Esse será o impacto nas contas públicas federais, se for aprovada proposta em tramitação no desde julho deste ano no Conselho Nacional de Justiça (CNJ). Trata-se do Projeto NS, também conhecido como “trem-bala da alegria”, que transforma Técnicos Judiciários de nível médio em cargos de nível superior, sem a necessidade de passar em novo concurso público.
A estimativa foi feita pela entidade nacional dos analistas do Judiciário e do Ministério Público da União, a ANAJUS, com Pedido de Rejeição e Arquivamento do Projeto NS, que foi encaminhado nesta segunda-feira (20) aos conselheiros do CNJ e às autoridades em geral, especialmente do Judiciário da União e do Congresso Nacional.
Tal despesa extra, para equiparar salários de analistas de nível superior e técnicos de nível médio, representa quase a metade dos gastos relacionados ao enfrentamento à covid-19 no Orçamento da União para 2022. Veja em https://bit.ly/3E30U74.
O levantamento toma por base nos valores iniciais das duas carreiras, respectivamente, R$ 7.591,37 (nível médio) e R$ 12.455,30 (nível superior).

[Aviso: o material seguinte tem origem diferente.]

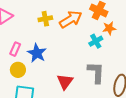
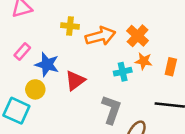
blue star: (37, 53) -> (47, 64), turned -30
yellow circle: (18, 70) -> (35, 89), moved
red triangle: (65, 82) -> (75, 81), moved

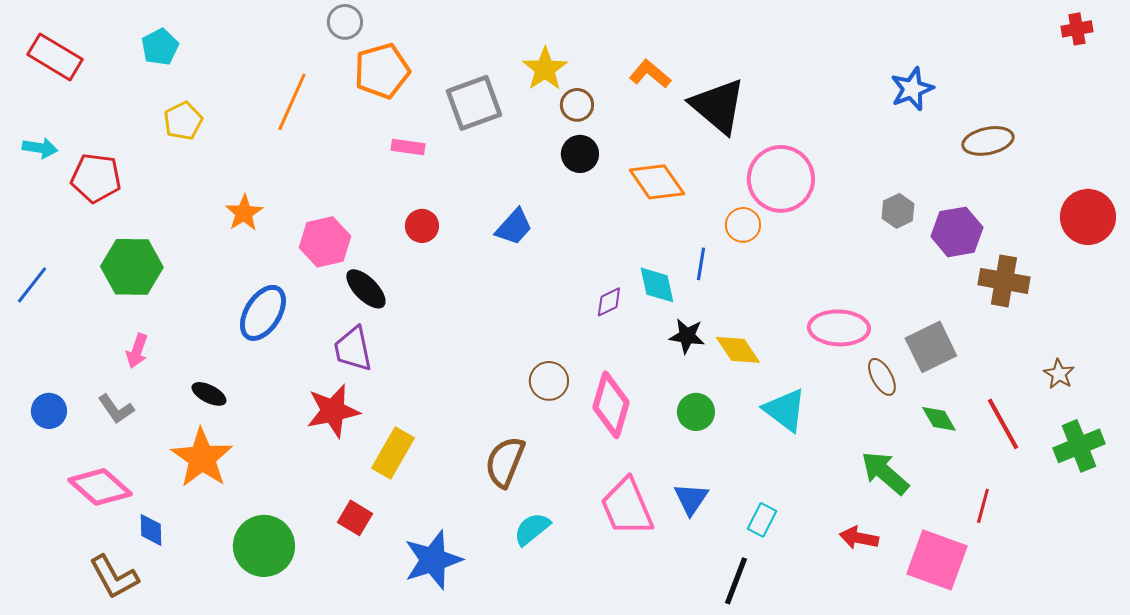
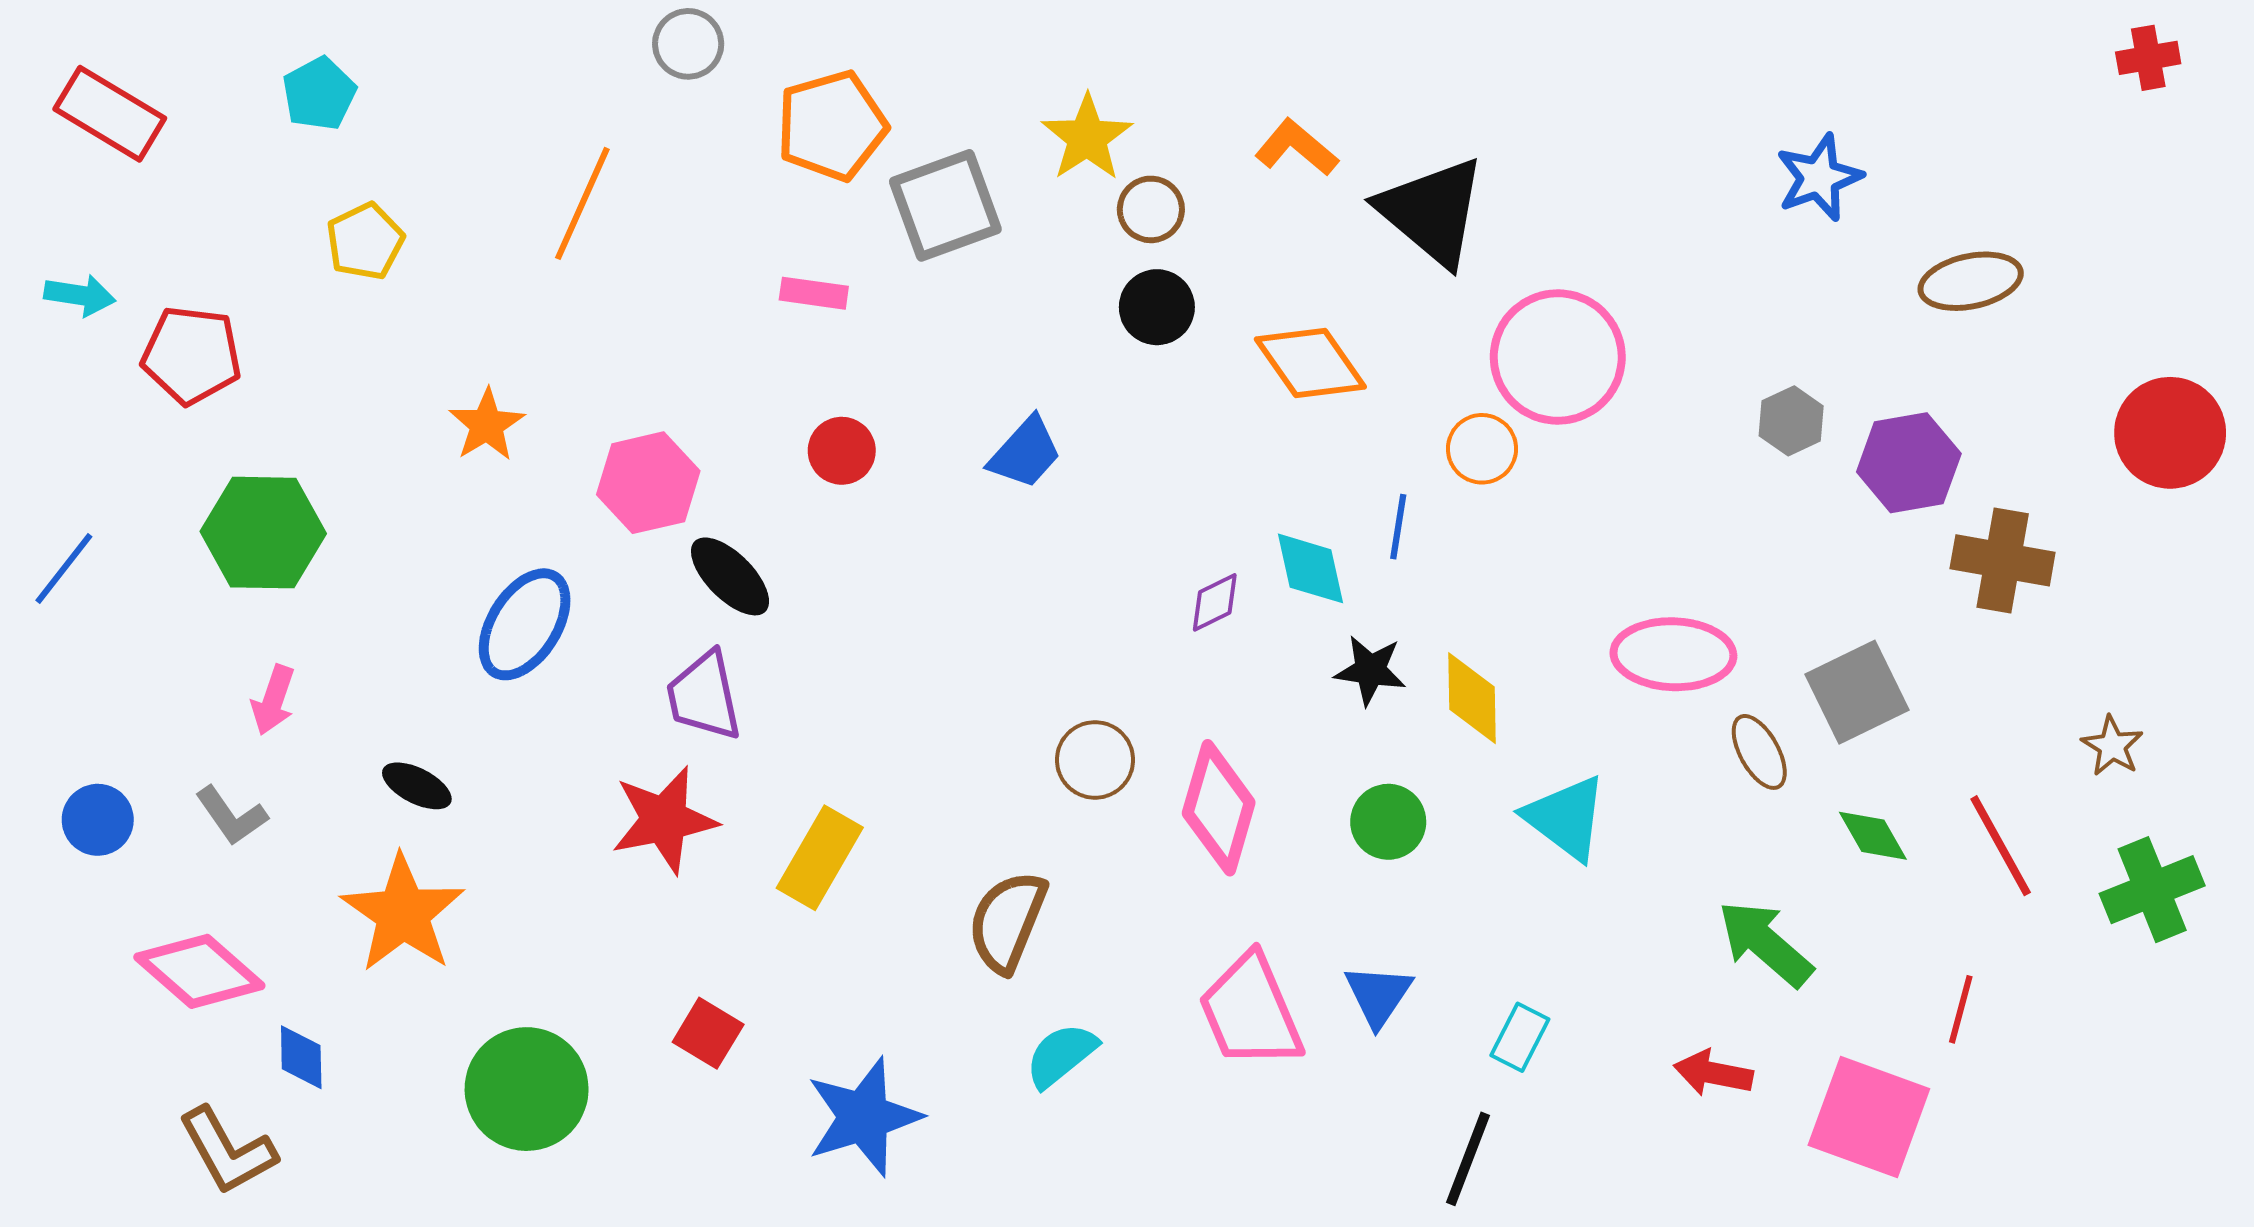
orange pentagon: (382, 71) -> (832, 126), moved
yellow diamond: (738, 350) -> (1472, 698), turned 33
yellow rectangle: (393, 453) -> (820, 858), moved

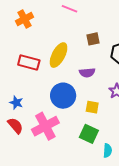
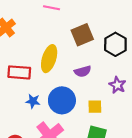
brown square: (93, 39) -> (82, 35), size x1.5
blue star: (16, 103) -> (33, 101), moved

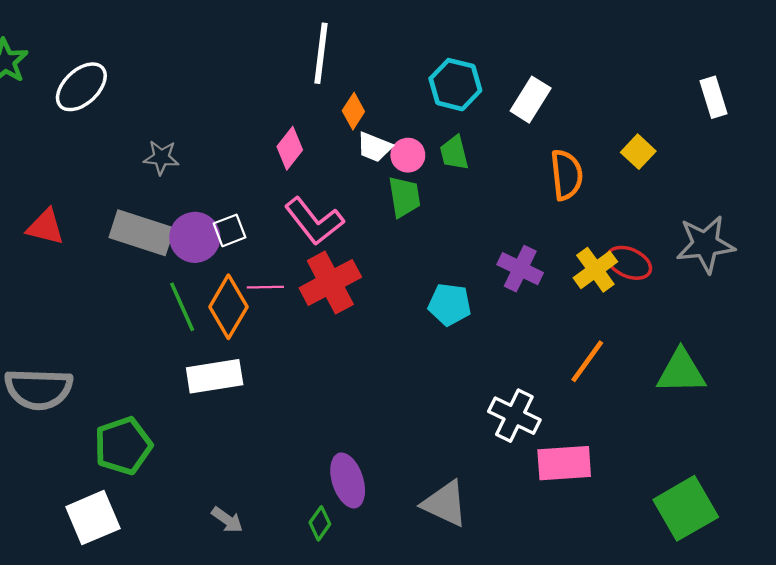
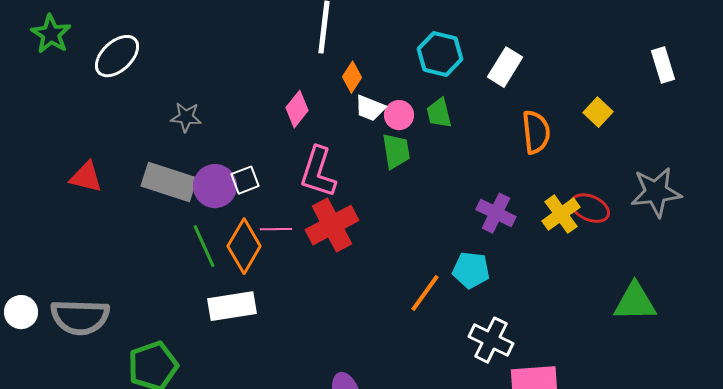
pink L-shape: (314, 221) -> (318, 172), turned 56
cyan pentagon: (450, 304) -> (471, 270), moved
orange line: (587, 361) -> (425, 293), moved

O gasto inclui pensionistas e aposentados.
“Seria como promover soldados a oficiais, sem que os soldados tivessem passado pelo concurso público de oficial”, aponta avaliação elaborada pela ANAJUS. “É extremamente injusto para com os Analistas Judiciários, que se esforçaram anos de estudo universitário e para o concurso, para conseguirem tomar posse de forma legítima em tais cargos, após aprovação e classificação entre as melhores notas, entre milhares de concorrentes de todo o país”.
A entidade destaca que o Projeto NS ataca decisão tomada pelo STF (Supremo Tribunal Federal) em dezembro de 2020, com repercussão geral para toda a administração pública, em julgamento de RECURSO EXTRAORDINÁRIO 740.008, sobre lei criada pelo Estado de Roraima: ““É inconstitucional o aproveitamento de servidor, aprovado em concurso público a exigir formação de nível médio, em cargo que pressuponha escolaridade superior”, nos termos do voto do relator da matéria, ministro Luiz Fux, que atualmente preside o CNJ e o STF.